__Material supplied__.
______________________________

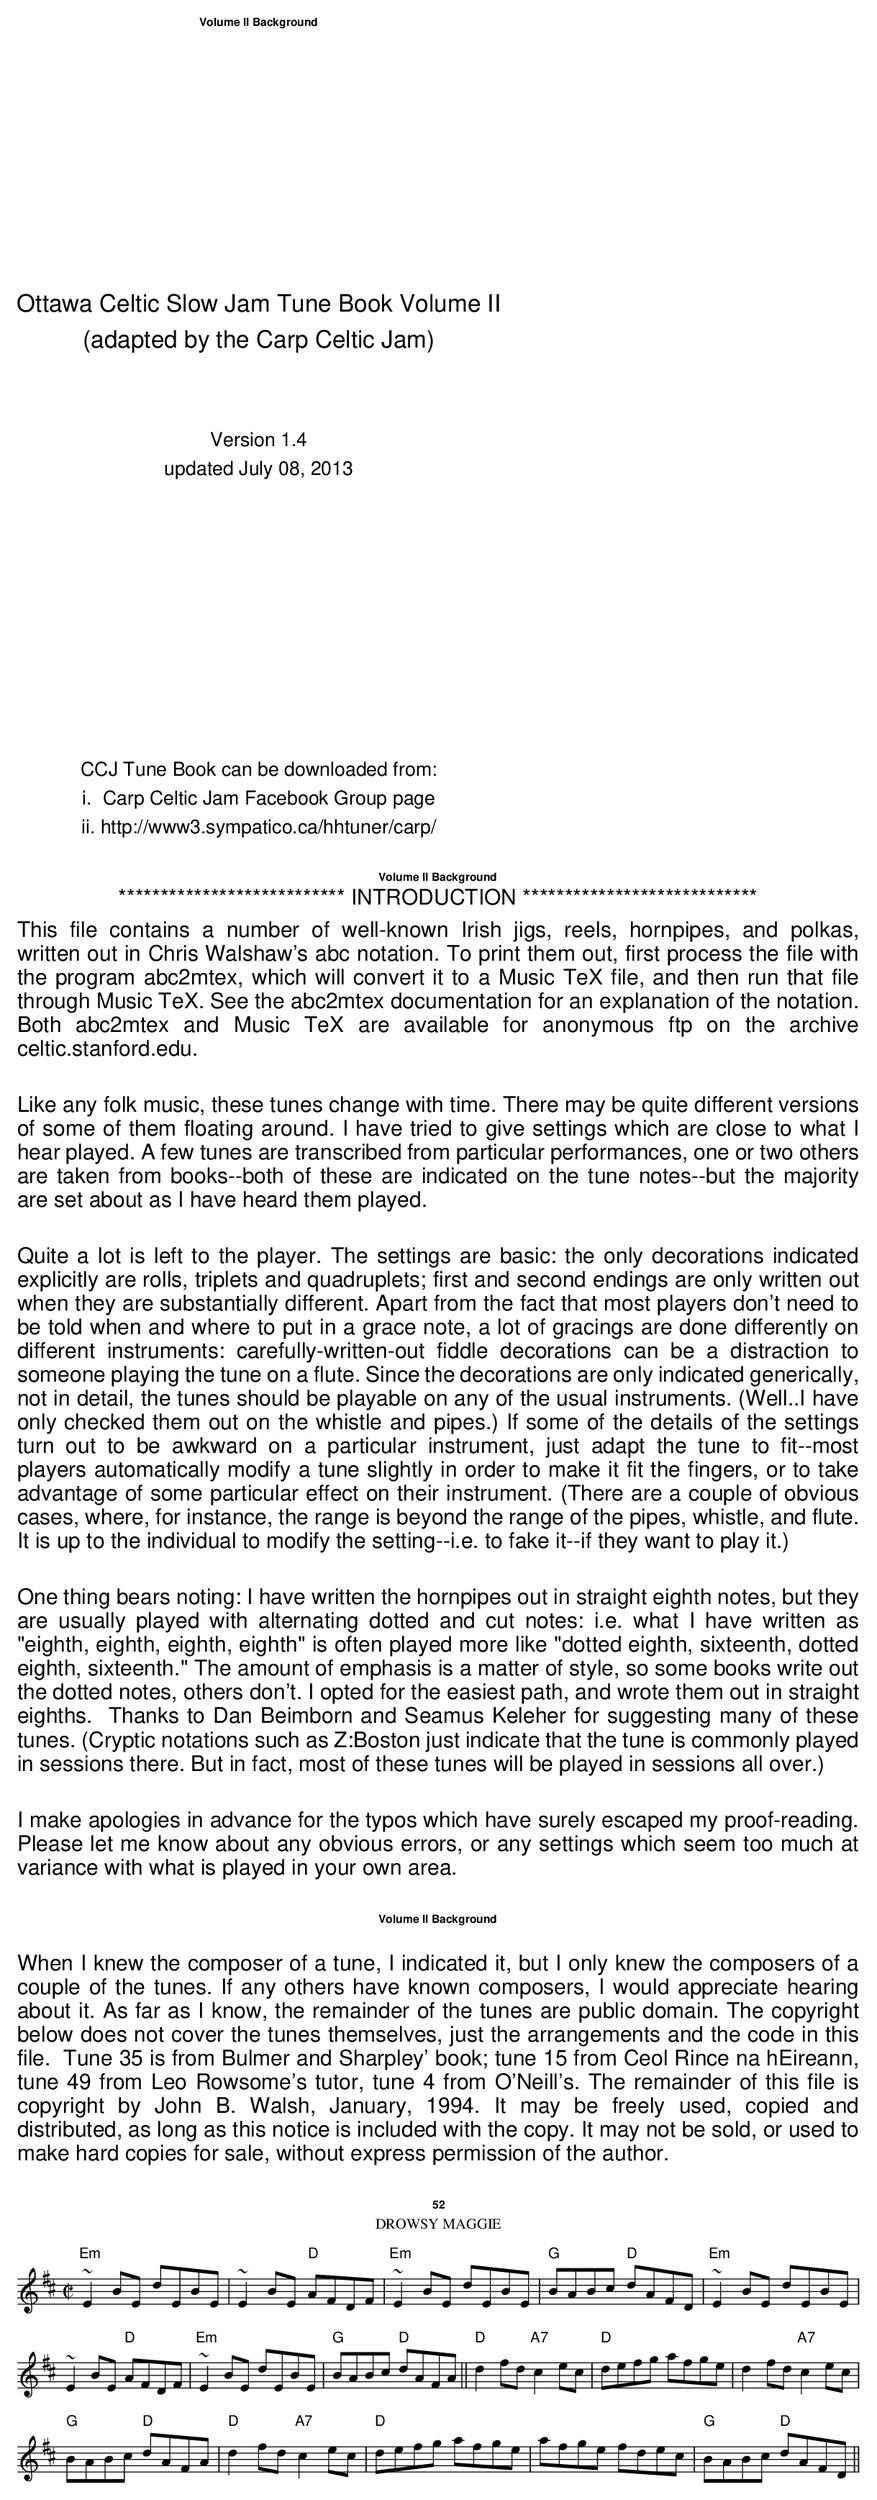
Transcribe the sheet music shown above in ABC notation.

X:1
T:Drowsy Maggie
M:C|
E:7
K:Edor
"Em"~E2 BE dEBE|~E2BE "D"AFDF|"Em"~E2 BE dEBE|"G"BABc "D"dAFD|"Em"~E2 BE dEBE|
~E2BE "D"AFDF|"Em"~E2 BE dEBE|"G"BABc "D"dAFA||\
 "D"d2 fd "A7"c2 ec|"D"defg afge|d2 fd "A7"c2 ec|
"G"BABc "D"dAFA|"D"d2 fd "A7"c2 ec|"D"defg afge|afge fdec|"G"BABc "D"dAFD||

______________________________

__Written problem__. Copy the material above line for line, without changing a character, and leave out the picture.

__Problem solution__.
Transcribe the sheet music shown above in ABC notation.

X:1
T:Drowsy Maggie
M:C|
E:7
K:Edor
"Em"~E2 BE dEBE|~E2BE "D"AFDF|"Em"~E2 BE dEBE|"G"BABc "D"dAFD|"Em"~E2 BE dEBE|
~E2BE "D"AFDF|"Em"~E2 BE dEBE|"G"BABc "D"dAFA||\
 "D"d2 fd "A7"c2 ec|"D"defg afge|d2 fd "A7"c2 ec|
"G"BABc "D"dAFA|"D"d2 fd "A7"c2 ec|"D"defg afge|afge fdec|"G"BABc "D"dAFD||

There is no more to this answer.